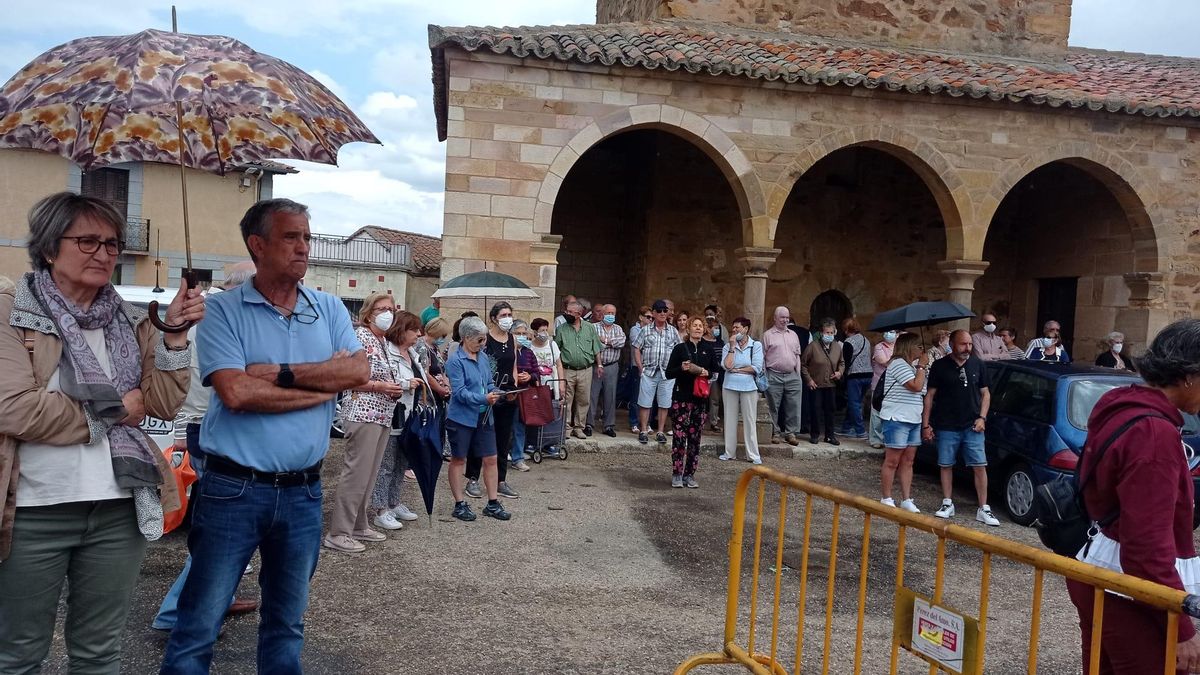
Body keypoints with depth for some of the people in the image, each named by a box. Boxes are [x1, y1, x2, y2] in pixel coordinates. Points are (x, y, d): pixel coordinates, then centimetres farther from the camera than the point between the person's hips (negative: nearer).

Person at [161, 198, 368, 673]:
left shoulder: (330, 310, 6)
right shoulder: (223, 311, -7)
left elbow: (359, 371, -9)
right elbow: (236, 393, -20)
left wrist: (281, 374, -15)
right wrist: (323, 384, -12)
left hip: (303, 492, 4)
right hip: (233, 489, -4)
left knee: (287, 623, 19)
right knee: (199, 626, 7)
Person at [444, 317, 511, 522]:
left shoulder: (484, 357, 6)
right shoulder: (455, 361, -13)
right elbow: (459, 392, -19)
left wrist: (496, 394, -7)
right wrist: (484, 399, -28)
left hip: (484, 417, 6)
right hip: (461, 418, -6)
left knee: (490, 459, 8)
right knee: (459, 460, 8)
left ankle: (493, 503, 19)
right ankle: (460, 504, 18)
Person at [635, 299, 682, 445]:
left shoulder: (673, 331, 8)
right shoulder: (646, 330, 5)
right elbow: (637, 349, 4)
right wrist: (641, 368, -3)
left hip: (667, 373, 1)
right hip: (648, 372, -1)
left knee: (664, 404, 5)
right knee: (645, 403, 0)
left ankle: (660, 432, 14)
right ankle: (644, 431, 9)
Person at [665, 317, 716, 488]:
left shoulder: (708, 350, 10)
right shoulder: (680, 348, 2)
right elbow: (669, 373, 1)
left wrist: (707, 373, -7)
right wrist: (681, 368, -18)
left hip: (700, 399, 3)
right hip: (681, 397, -3)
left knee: (695, 437, 4)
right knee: (679, 436, -5)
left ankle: (690, 474, 13)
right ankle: (676, 474, 4)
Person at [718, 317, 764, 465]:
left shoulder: (756, 345, 0)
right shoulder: (727, 347, 5)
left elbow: (756, 368, -9)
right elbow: (727, 365, -11)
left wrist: (736, 370, -7)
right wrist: (732, 346, -10)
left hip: (749, 387, -2)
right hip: (730, 387, 2)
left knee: (750, 420, 1)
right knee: (730, 419, 7)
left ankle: (753, 455, 6)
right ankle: (729, 452, 16)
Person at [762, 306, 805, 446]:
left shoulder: (793, 335, 16)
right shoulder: (767, 335, 2)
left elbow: (797, 355, 18)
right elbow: (762, 356, 0)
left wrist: (798, 374, 10)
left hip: (792, 376, 4)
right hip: (774, 376, -4)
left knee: (793, 407, 2)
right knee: (773, 407, 1)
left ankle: (791, 433, 10)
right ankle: (775, 433, 10)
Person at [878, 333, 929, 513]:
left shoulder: (911, 365, 17)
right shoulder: (899, 364, -13)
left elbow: (922, 388, 19)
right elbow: (916, 386, -20)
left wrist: (923, 367, 9)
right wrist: (922, 366, -10)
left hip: (914, 420, 9)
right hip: (897, 419, -9)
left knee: (908, 461, 10)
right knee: (892, 461, -2)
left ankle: (906, 500, 14)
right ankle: (886, 499, 4)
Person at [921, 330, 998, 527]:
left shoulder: (977, 365, 7)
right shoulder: (940, 366, 0)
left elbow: (985, 393, 13)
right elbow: (930, 396, 2)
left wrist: (982, 417, 0)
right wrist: (926, 424, -2)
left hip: (972, 427, 1)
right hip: (946, 427, -1)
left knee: (980, 467, -2)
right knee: (946, 465, 7)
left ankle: (983, 509, 6)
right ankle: (947, 504, 20)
*****
▶ **What you need to do**: Return the entries above in full and unchanged, omitting every image.

▶ **Exercise answer**:
Body keypoints with depth for some of the people in the image, each named by a box. Boxes are [x1, y1, x2, y2] in pixel coordinates. Points are (x, y, d): pixel coordinates, then centimetres farther from the camera than the point between the person's hips (negative: nearer).

Person at [161, 198, 368, 673]:
left shoulder: (330, 310, 6)
right shoulder: (223, 311, -7)
left elbow: (359, 371, -9)
right elbow: (236, 393, -20)
left wrist: (281, 374, -15)
right wrist: (323, 384, -12)
left hip: (303, 492, 4)
right hip: (233, 489, -4)
left knee: (287, 623, 19)
right knee: (199, 626, 7)
Person at [444, 317, 511, 522]:
left shoulder: (484, 357, 6)
right shoulder: (455, 361, -13)
right elbow: (459, 392, -19)
left wrist: (496, 394, -7)
right wrist: (484, 399, -28)
left hip: (484, 417, 6)
right hip: (461, 418, -6)
left knee: (490, 459, 8)
right knee: (459, 460, 8)
left ankle: (493, 503, 19)
right ankle: (460, 504, 18)
Person at [635, 299, 682, 445]:
left shoulder: (673, 331, 8)
right shoulder: (646, 330, 5)
right elbow: (637, 349, 4)
right wrist: (641, 368, -3)
left hip: (667, 373, 1)
right hip: (648, 372, -1)
left knee: (664, 404, 5)
right knee: (645, 403, 0)
left ankle: (660, 432, 14)
right ankle: (644, 431, 9)
Person at [665, 317, 716, 488]:
left shoulder: (708, 350, 10)
right shoulder: (680, 348, 2)
right elbow: (669, 373, 1)
left wrist: (707, 373, -7)
right wrist: (681, 368, -18)
left hip: (700, 399, 3)
right hip: (681, 397, -3)
left knee: (695, 437, 4)
right knee: (679, 436, -5)
left ankle: (690, 474, 13)
right ankle: (676, 474, 4)
Person at [718, 317, 764, 465]:
left shoulder: (756, 345, 0)
right shoulder: (727, 347, 5)
left elbow: (756, 368, -9)
right elbow: (727, 365, -11)
left wrist: (736, 370, -7)
right wrist: (732, 346, -10)
left hip: (749, 387, -2)
right hip: (730, 387, 2)
left knee: (750, 420, 1)
right knee: (730, 419, 7)
left ankle: (753, 455, 6)
right ankle: (729, 452, 16)
Person at [762, 306, 805, 446]:
left shoulder: (793, 335, 16)
right shoulder: (767, 335, 2)
left elbow: (797, 355, 18)
right elbow: (762, 356, 0)
left wrist: (798, 374, 10)
left hip: (792, 376, 4)
right hip: (774, 376, -4)
left knee: (793, 407, 2)
right knee: (773, 407, 1)
left ankle: (791, 433, 10)
right ankle: (775, 433, 10)
Person at [878, 333, 929, 513]:
left shoulder: (911, 365, 17)
right shoulder: (899, 364, -13)
left elbow: (922, 388, 19)
right elbow: (916, 386, -20)
left wrist: (923, 367, 9)
right wrist: (922, 366, -10)
left hip: (914, 420, 9)
right hip: (897, 419, -9)
left knee: (908, 461, 10)
right knee: (892, 461, -2)
left ankle: (906, 500, 14)
right ankle: (886, 499, 4)
Person at [921, 330, 998, 527]:
left shoulder: (977, 365, 7)
right shoulder: (940, 366, 0)
left elbow: (985, 393, 13)
right elbow: (930, 396, 2)
left wrist: (982, 417, 0)
right wrist: (926, 424, -2)
left hip: (972, 427, 1)
right hip: (946, 427, -1)
left knee: (980, 467, -2)
right knee: (946, 465, 7)
left ankle: (983, 509, 6)
right ankle: (947, 504, 20)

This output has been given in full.